Your objective
Starting at the line that contains "Hombro doloroso", reproduce every line through the end of the entries below, with no pictures in the copy.

Supplied entries
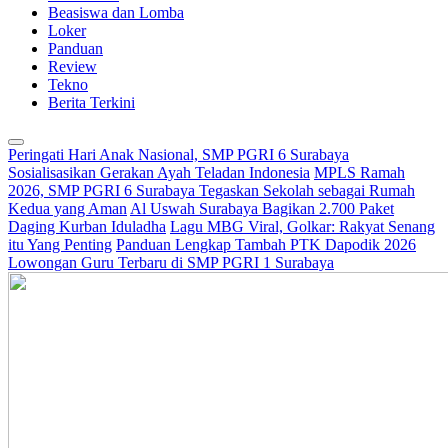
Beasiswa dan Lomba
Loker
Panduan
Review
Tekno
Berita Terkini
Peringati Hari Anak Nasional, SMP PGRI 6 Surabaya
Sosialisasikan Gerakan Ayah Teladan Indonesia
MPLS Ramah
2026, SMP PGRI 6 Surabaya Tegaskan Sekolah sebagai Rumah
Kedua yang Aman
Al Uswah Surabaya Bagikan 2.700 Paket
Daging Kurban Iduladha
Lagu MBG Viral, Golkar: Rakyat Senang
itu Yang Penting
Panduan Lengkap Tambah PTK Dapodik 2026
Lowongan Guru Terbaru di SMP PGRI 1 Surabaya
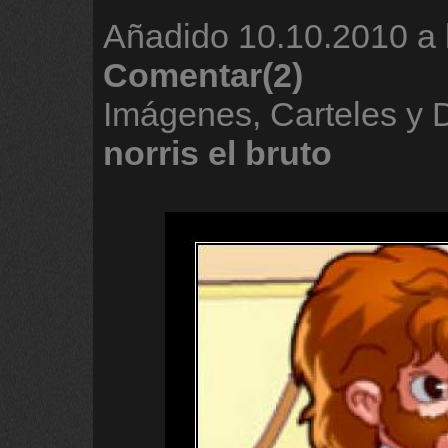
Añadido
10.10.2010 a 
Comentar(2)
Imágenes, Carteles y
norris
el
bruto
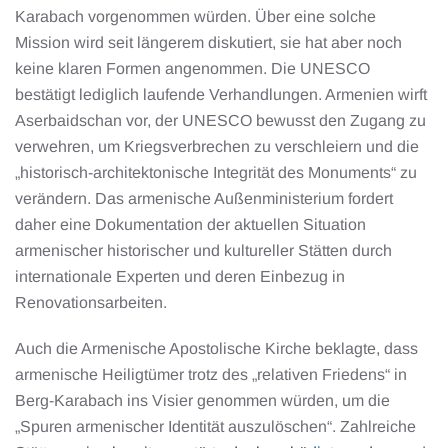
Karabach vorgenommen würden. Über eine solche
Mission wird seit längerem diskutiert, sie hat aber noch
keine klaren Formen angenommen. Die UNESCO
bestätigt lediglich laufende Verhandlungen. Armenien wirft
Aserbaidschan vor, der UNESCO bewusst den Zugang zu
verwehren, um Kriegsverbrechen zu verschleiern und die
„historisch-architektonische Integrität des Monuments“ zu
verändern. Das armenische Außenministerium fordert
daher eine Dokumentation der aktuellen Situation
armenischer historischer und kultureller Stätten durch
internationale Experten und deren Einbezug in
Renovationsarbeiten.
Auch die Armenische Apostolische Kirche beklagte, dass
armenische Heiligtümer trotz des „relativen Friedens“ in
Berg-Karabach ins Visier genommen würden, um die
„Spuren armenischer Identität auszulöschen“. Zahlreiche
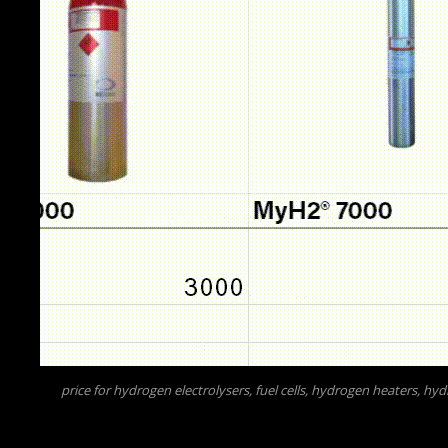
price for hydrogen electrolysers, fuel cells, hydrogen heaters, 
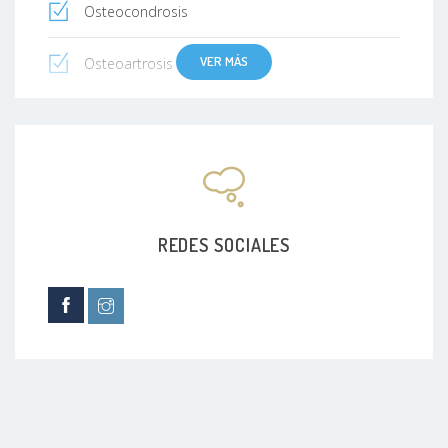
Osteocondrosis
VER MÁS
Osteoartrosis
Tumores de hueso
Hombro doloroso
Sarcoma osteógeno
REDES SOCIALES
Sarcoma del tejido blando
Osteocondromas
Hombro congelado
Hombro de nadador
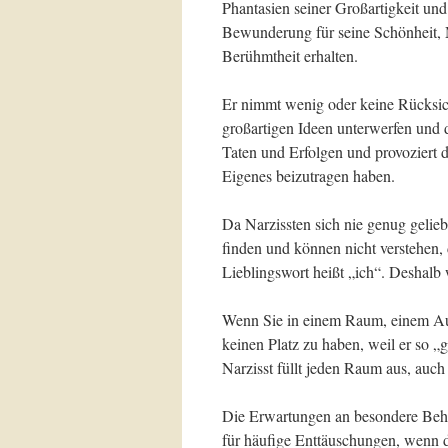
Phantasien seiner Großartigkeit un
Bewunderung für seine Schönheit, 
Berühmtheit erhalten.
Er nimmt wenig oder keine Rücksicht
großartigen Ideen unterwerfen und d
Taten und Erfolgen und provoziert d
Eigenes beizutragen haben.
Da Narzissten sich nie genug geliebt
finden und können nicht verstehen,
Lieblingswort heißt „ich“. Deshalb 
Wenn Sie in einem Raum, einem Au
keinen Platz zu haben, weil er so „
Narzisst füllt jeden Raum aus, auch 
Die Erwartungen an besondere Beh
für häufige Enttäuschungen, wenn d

Answer box
Hombro doloroso
Sarcoma osteógeno
REDES SOCIALES
Sarcoma del tejido blando
Osteocondromas
Hombro congelado
Hombro de nadador
Phantasien seiner Großartigkeit un
Bewunderung für seine Schönheit, 
Berühmtheit erhalten.
Er nimmt wenig oder keine Rücksicht
großartigen Ideen unterwerfen und d
Taten und Erfolgen und provoziert d
Eigenes beizutragen haben.
Da Narzissten sich nie genug geliebt
finden und können nicht verstehen,
Lieblingswort heißt „ich“. Deshalb 
Wenn Sie in einem Raum, einem Au
keinen Platz zu haben, weil er so „
Narzisst füllt jeden Raum aus, auch 
Die Erwartungen an besondere Beh
für häufige Enttäuschungen, wenn d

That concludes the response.